▸ Extrait de page:
+++++
L'intro du film montre une main gantée ouvrir les pages d'un livre, une voix-off, celle de l'auteur, commence alors à narrer une histoire de meurtre. Débute alors l'obsessionnel générique signé Goblin sous fond d'âtre de cheminée.


Toute la scénographie fétichiste du cinéma d''Argento est là. En un plan, on est d'emblée dans son domaine, il nous tient et ne nous lâchera plus jusqu'à la dernière image. Cette conclusion comme liaison directe avec l'introduction et ces notes stridentes entamées par les hurlements d'une femme que viendra annihiler la musique des Goblins


Avec Ténèbres le cinéma d'Argento n'a plus qu'à dérouler l'acquis de ces précédentes œuvres. L'absolutisme de son chef d’œuvre, Profondo Rosso, a déjà imposé ce style unique, reconnaissable entre tous. Revisitant le thriller Hitchcockien en y imprégnant ses obsessions, le maître italien réussit encore une fois à réduire son script à une improbable incertitude aux perversions progressives, quid du schéma narratif annihilé par l'image qui en découle.
+++++
▸ Consignes:
a: Reproduisez la liste depuis sa première ligne jusqu'à la ligne contenant "Incorrect, slate gray", celle-ci incluse.
b: Prolongez la critique de Ténèbres à partir de sa dernière phrase.

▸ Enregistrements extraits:
+++++
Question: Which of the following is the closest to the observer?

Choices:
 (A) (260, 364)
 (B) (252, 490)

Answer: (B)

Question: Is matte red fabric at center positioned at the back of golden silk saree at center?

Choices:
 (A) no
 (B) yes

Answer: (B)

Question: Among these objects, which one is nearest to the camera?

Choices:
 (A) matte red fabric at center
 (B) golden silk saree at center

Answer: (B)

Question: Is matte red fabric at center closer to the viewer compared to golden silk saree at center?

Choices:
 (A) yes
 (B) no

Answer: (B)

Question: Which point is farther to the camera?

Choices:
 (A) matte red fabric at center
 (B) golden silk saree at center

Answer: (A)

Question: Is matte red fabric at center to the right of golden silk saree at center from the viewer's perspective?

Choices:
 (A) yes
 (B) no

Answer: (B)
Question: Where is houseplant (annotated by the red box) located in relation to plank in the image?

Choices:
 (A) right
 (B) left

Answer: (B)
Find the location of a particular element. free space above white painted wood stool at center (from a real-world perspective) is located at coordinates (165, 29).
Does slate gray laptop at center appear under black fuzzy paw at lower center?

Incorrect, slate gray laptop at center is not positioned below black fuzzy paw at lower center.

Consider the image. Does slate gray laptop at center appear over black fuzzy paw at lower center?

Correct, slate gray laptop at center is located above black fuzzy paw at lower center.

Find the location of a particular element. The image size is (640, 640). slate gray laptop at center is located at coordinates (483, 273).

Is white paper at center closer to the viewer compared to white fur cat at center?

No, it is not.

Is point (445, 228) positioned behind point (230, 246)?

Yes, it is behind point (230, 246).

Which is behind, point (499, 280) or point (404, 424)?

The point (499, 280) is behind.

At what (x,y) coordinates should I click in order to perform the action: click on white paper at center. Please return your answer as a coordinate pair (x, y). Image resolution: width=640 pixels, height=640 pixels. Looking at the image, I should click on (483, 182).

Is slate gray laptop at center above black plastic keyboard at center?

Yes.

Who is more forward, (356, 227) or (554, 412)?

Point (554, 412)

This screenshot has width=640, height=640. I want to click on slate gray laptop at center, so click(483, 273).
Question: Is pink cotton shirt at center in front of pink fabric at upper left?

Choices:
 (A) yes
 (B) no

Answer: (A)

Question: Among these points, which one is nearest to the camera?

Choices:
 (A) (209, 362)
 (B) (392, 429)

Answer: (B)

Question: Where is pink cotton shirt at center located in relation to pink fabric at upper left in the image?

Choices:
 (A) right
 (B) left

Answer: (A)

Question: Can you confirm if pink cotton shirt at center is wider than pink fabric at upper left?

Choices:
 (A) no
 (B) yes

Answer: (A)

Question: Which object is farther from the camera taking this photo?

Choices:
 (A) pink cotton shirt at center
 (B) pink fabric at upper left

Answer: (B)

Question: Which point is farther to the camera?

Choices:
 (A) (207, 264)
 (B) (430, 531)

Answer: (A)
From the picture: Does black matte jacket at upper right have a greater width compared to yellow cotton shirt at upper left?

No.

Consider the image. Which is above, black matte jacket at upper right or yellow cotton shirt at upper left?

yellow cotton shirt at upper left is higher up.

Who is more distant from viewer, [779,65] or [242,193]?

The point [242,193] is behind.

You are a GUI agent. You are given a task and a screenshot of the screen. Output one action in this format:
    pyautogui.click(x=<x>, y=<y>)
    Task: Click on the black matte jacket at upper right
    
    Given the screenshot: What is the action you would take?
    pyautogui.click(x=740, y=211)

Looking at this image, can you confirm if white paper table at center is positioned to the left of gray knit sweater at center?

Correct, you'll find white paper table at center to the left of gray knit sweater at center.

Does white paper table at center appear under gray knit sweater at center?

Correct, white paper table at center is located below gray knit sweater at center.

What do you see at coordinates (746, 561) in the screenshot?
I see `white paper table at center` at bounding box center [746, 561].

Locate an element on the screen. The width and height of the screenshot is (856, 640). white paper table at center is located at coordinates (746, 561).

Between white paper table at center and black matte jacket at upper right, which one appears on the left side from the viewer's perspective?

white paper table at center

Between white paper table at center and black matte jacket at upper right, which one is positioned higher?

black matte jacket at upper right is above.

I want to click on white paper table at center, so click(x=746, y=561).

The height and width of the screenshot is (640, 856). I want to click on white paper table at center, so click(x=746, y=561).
+++++
▸ Réponses:
a:
Question: Which of the following is the closest to the observer?

Choices:
 (A) (260, 364)
 (B) (252, 490)

Answer: (B)

Question: Is matte red fabric at center positioned at the back of golden silk saree at center?

Choices:
 (A) no
 (B) yes

Answer: (B)

Question: Among these objects, which one is nearest to the camera?

Choices:
 (A) matte red fabric at center
 (B) golden silk saree at center

Answer: (B)

Question: Is matte red fabric at center closer to the viewer compared to golden silk saree at center?

Choices:
 (A) yes
 (B) no

Answer: (B)

Question: Which point is farther to the camera?

Choices:
 (A) matte red fabric at center
 (B) golden silk saree at center

Answer: (A)

Question: Is matte red fabric at center to the right of golden silk saree at center from the viewer's perspective?

Choices:
 (A) yes
 (B) no

Answer: (B)
Question: Where is houseplant (annotated by the red box) located in relation to plank in the image?

Choices:
 (A) right
 (B) left

Answer: (B)
Find the location of a particular element. free space above white painted wood stool at center (from a real-world perspective) is located at coordinates (165, 29).
Does slate gray laptop at center appear under black fuzzy paw at lower center?

Incorrect, slate gray laptop at center is not positioned below black fuzzy paw at lower center.

b:
Chez Argento les artifices graphiques sont magnifiés et l'emportent depuis toujours sur la logique scénaristique, ici sans doute plus que jamais, rituel canonisé par dessus toute velléité d'écriture, de logique et d'évidence redondante.


Ténèbres c'est le récit de l'auteur qui souhaite s'accaparer son œuvre jusqu'à annihiler toute intrusion autre que sa propre vision, jusqu'à finir par s'anéantir afin d'en garder la totale maîtrise.
Le giallo qu'il aura magnifié à défaut d'inventer, trouve ici son apogée, illuminant toutes formes d'irrationnels, il conçoit une sorte de thriller horrifique au concept et aux formes post-moderne accompagnant ses gestes d'une mise en scène hallucinatoire.
La fameuse scène du meurtre des deux lesbiennes où la Louma part de l'image figée de la première des deux proies du tueur pour s'envoler littéralement rasant les pierres constituant l'immeuble d'où logent les deux futures victimes, reste un monument d'inventivité à la logique totalement altruiste, mais d'une élégance quasi mystique.


Le gore est très présent dans ce giallo rouge profond, poussant le concept dans un délire pictural, la scène de la victime à la main coupée dont le sang vient littéralement arroser une grande toile blanche comme un peintre jouissant sa future œuvre.
Empreint d'une grande théâtralité dans l'application de ses scènes de meurtres son cinéma est par essence, d'une fulgurance et d'une subtilité toute maîtrisée prompte à choquer et à marquer les regards qui l'accompagnent.


En peintre de l’absolutisme pervers enjolivé de couleurs sang, le maître du giallo signe sa dernière très grande œuvre.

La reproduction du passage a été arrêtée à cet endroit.